9. The method of claim 8 wherein performing a bypass potential analysis includes ordering of said set of instructions during said pre-cache scheduling.

10. The method of claim 9 wherein utilizing a bypass includes generating a named bypass for use as a virtual register, eliminating a content addressable memory match.

11. A processing system comprising:

a scheduler to group a plurality of instruction sets for block retirement;

a register access elimination unit coupled to said scheduler to perform a dependency analysis on said plurality of instruction sets;

an instruction cache coupled to said register access elimination unit;

a bypass network coupled to said instruction cache; wherein said bypass network includes:

a register file; and

a plurality of pipeline registers.

12. The processing system of claim 12 wherein said dependency analysis includes determining bypass availability and register access elimination.

13. The processing system of claim 13 wherein said plurality of pipeline registers utilize a named bypass system.

14. The processing system of claim 14 wherein said named bypass system creates a plurality of virtual registers and eliminates an associative match.

15. The processing system of claim 11 wherein said scheduler performs a bypass potential analysis on said plurality of instruction sets.

16. A processing system comprising:

an external memory unit;

an instruction fetch unit coupled to said memory unit to fetch instructions from said memory unit;

a scheduler to group a plurality of instruction sets for block retirement;

a register access elimination unit coupled to said scheduler to perform a dependency analysis on said plurality of instruction sets;

an instruction cache coupled to said register access elimination unit;

a bypass network coupled to said instruction cache; wherein said bypass network includes:

a register file; and

a plurality of pipeline registers.

17. The processing system of claim 16 wherein said dependency analysis includes determining bypass availability and register access elimination.

18. The processing system of claim 17 wherein said plurality of pipeline registers utilize a named bypass system.

19. The processing system of claim 16 wherein said scheduler performs a bypass potential analysis on said plurality of instruction sets.

20. The processing system of claim 16 wherein said external memory unit and said register file are updated at writeback when a bypass cannot be utilized.

21. A set of instructions residing in a storage medium, said set of instructions capable of being executed by a processor to implement a method to process instructions, the method comprising:

pre-cache scheduling a set of instructions;

determining whether a register access for one of said instructions can be bypassed based on said pre-cache scheduling of said set of instructions;

executing said set of instructions in a block retirement mode; and

utilizing a bypass during execution of said instruction.

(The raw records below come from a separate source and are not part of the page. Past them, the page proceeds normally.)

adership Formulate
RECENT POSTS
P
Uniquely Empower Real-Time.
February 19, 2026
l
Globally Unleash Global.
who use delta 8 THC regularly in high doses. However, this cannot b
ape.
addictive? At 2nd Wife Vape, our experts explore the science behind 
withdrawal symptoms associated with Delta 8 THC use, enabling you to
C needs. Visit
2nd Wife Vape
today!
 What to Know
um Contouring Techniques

22. The set of instructions of claim 21 wherein said pre-cache scheduling of said set of instructions occurs in a scheduler prior to placement in an instruction cache.

23. The set of instructions of claim 22 wherein determining whether a register access can be bypassed further comprises:

determining which instructions can utilize a bypass; and

determining which register access can be eliminated.

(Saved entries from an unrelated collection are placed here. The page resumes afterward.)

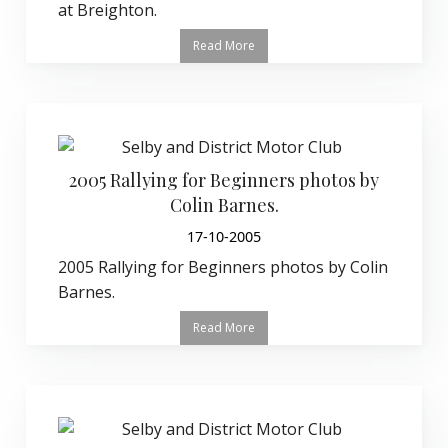
at Breighton.
Read More
2005 Rallying for Beginners photos by
Colin Barnes.
17-10-2005
2005 Rallying for Beginners photos by Colin
Barnes.
Read More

24. The set of instructions of claim 23 wherein said register access is a register read.

25. The set of instructions of claim 23 wherein said register access is a register write.

26. The set of instructions of claim 23 wherein eliminating said register access further comprises:

delivering a generated data value from said set of instructions to all other instructions requiring said data value within said instruction block; and

completing block retirement of said set of instructions.

27. The set of instructions of claim 26 wherein utilizing a bypass includes generating a named bypass for use as a virtual register, eliminating a content addressable memory match.